**Trecho**

Entre utopias e telas: o que o Festival Goitacá projeta para Campos
30/08/2025 | 12h34
Abertura do Festival, que trouxe a atriz e cantora campista Zezé Motta, homenageada da noite, e também recebeu o título Doutora Honoris Causa pela Universidade Estadual do Norte Fluminense (UENF).
Abertura do Festival, que trouxe a atriz e cantora campista Zezé Motta, homenageada da noite, e também recebeu o título Doutora Honoris Causa pela Universidade Estadual do Norte Fluminense (UENF). / Fotos: Patrícia Crespo e Renato Dutra / Festival Internacional Goitacá de Cinema


Há cidades que guardam em seus subterrâneos memórias inteiras à espera de serem reativadas. Campos é uma delas. Não apenas em subterrâneos — com memórias dos povos originários e de pessoas escravizadas —, como em patrimônios erguidos e esquecidos em toda planície. Histórias que clamam pelo pertencimento de um povo que teima em negá-lo. Muitas dessas histórias, dariam filmes e são de “cinema”.

Durante o século XX, Campos teve quase setenta salas de cinema em funcionamento — entre ruas centrais e distritos rurais, uma verdadeira rede de telonas iluminando o interior do estado do Rio de Janeiro. O cinema, como ferramenta poderosa de arte e cultura, trazia imagens projetadas e era parte da vida comum dos fluminenses dessa região: a ida ao cinema era lazer, era ritual, encontro e respiração coletiva (veja matéria sobre o assunto, deste mesmo espaço, aqui).

Esse tempo ruiu. Das dezenas de salas, sobraram duas nos anos 1980. Depois, nenhuma. Capitólio fechado, Goytacá vendido a uma igreja evangélica. Ficaram apenas as lembranças de marquises acesas e do rumor da plateia antes da sessão. Ficou o eco do que poderia ter sido, e na movimentada Avenida 28 de Março, resiste apenas a fachada melancólica do antigo Cine São José.”
Darcy Ribeiro, que acreditava no poder das universidades para reinventar o destino do Brasil, sonhou para a Uenf, em Campos, uma Escola Brasileira de Cinema e Televisão. Escolheu o Solar do Colégio — joia arquitetônica, então em ruínas — para abrigar esse gesto inaugural. O projeto nunca saiu do papel. Mais uma utopia interrompida, mas que possibilitou o Arquivo Público Municipal, instalado no Solar e se constituindo como um importante equipamento cultural da cidade.

**Conjunto de tarefas**
A. Liste todas as salas de cinema que o trecho sobre o cinema em Campos cita pelo nome.
B. Com base no trecho sobre o cinema em Campos, diga se cada afirmação concorda com o texto: (i) Campos chegou a ter quase setenta salas de cinema no século XX; (ii) a Escola Brasileira de Cinema e Televisão foi instalada no Solar do Colégio; (iii) nos anos 1980 restavam três salas de cinema na cidade.
C. Atualize o trecho sobre o cinema em Campos: reescreva o segmento de "Esse tempo ruiu." até "cultural da cidade.", substituindo "igreja evangélica" por "loja de departamentos".
As linhas que acompanham o trecho não têm nenhum papel nesta atividade.

**Dados extraídos**
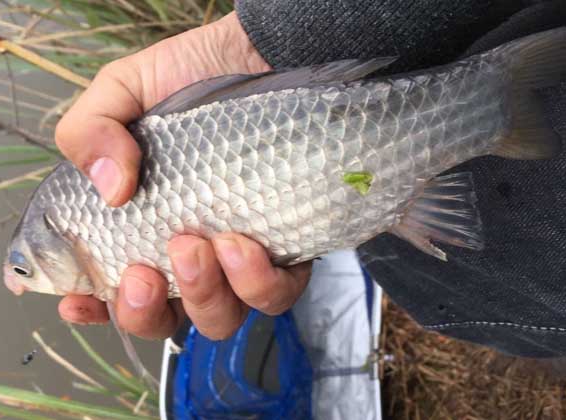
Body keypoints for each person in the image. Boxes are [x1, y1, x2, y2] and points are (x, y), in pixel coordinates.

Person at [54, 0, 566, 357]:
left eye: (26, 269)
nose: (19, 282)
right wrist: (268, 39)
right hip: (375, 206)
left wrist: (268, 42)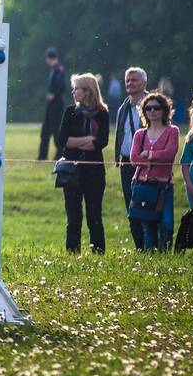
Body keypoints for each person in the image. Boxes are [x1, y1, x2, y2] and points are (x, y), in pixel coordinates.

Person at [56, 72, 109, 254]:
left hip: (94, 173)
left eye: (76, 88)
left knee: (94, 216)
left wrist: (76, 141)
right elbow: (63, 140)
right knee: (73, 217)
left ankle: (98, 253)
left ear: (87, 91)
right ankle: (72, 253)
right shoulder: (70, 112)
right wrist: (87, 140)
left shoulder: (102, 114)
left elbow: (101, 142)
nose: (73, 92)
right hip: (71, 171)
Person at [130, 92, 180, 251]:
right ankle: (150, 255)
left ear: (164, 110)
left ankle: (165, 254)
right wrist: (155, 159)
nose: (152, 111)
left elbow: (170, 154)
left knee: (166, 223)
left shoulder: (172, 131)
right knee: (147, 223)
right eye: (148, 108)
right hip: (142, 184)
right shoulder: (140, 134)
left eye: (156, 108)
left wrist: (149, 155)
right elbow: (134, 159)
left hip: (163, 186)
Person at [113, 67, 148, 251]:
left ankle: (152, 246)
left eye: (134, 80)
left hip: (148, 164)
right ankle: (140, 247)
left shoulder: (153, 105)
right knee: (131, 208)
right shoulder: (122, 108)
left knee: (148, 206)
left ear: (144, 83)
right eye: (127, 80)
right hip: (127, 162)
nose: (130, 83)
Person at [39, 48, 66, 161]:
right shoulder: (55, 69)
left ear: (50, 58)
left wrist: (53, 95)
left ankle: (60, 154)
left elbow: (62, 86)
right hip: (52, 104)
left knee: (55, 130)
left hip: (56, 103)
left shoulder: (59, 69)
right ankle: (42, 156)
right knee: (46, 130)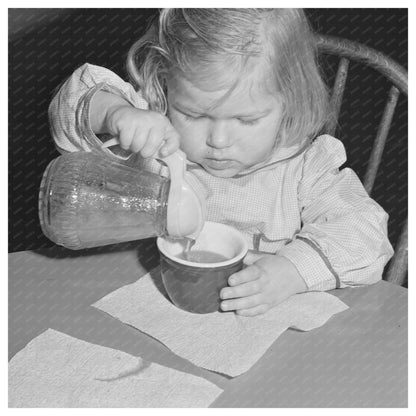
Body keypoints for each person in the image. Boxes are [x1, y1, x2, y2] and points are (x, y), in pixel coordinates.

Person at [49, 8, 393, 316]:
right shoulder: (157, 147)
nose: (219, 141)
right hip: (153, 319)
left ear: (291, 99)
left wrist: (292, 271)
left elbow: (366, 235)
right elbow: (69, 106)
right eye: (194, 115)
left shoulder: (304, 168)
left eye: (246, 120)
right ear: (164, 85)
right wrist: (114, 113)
* * *
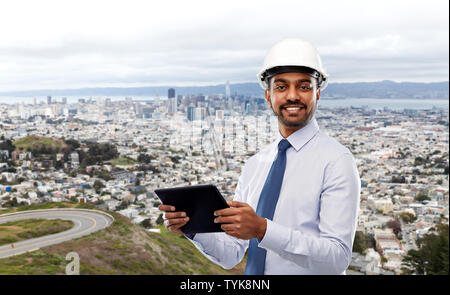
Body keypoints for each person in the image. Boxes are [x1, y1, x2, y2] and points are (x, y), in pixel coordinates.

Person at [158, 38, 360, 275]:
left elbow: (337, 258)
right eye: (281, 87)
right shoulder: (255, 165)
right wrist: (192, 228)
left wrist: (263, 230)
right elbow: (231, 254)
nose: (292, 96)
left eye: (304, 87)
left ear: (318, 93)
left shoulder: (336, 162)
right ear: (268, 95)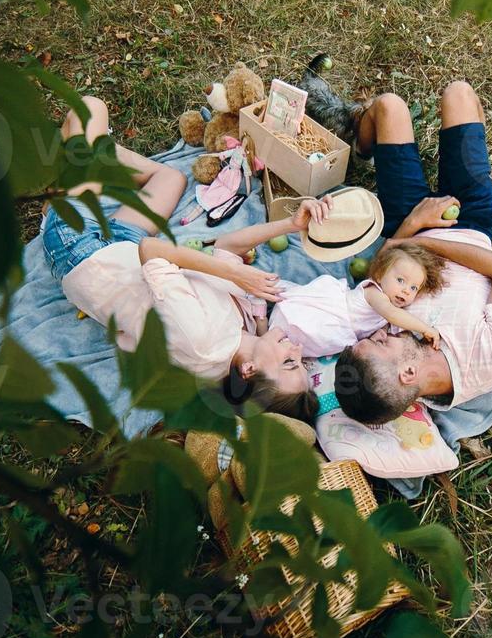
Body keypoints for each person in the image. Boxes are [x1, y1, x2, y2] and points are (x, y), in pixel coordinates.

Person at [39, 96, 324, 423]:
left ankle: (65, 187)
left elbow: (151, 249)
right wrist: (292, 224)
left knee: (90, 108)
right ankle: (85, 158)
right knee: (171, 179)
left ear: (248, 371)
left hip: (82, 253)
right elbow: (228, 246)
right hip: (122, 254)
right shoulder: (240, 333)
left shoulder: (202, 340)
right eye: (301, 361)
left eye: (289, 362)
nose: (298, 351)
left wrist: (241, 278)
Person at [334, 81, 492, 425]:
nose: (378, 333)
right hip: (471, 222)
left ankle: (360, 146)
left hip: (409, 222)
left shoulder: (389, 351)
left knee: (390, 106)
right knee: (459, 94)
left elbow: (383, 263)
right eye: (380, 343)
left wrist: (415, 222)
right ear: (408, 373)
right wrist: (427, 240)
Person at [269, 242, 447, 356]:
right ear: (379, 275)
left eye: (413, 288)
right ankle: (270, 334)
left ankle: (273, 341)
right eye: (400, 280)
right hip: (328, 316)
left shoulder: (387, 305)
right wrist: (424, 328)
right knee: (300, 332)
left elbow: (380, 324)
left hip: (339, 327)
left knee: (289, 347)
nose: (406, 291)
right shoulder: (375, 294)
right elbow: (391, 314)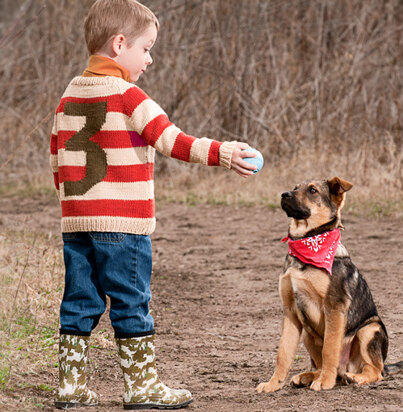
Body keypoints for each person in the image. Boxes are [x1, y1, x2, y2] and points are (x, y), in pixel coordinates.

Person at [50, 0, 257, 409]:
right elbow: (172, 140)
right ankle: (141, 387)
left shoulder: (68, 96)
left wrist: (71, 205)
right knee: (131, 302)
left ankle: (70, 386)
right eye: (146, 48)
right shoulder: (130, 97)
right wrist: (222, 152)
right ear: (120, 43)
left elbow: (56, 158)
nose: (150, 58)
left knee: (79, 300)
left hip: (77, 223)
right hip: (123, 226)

**Respostas esperadas**
A. Capitólio, Goytacá, Cine São José

B.
(i) Sim: "Durante o século XX, Campos teve quase setenta salas de cinema em funcionamento"
(ii) Não: "O projeto nunca saiu do papel."
(iii) Não: "Das dezenas de salas, sobraram duas nos anos 1980."

C.
Esse tempo ruiu. Das dezenas de salas, sobraram duas nos anos 1980. Depois, nenhuma. Capitólio fechado, Goytacá vendido a uma loja de departamentos. Ficaram apenas as lembranças de marquises acesas e do rumor da plateia antes da sessão. Ficou o eco do que poderia ter sido, e na movimentada Avenida 28 de Março, resiste apenas a fachada melancólica do antigo Cine São José.”
Darcy Ribeiro, que acreditava no poder das universidades para reinventar o destino do Brasil, sonhou para a Uenf, em Campos, uma Escola Brasileira de Cinema e Televisão. Escolheu o Solar do Colégio — joia arquitetônica, então em ruínas — para abrigar esse gesto inaugural. O projeto nunca saiu do papel. Mais uma utopia interrompida, mas que possibilitou o Arquivo Público Municipal, instalado no Solar e se constituindo como um importante equipamento cultural da cidade.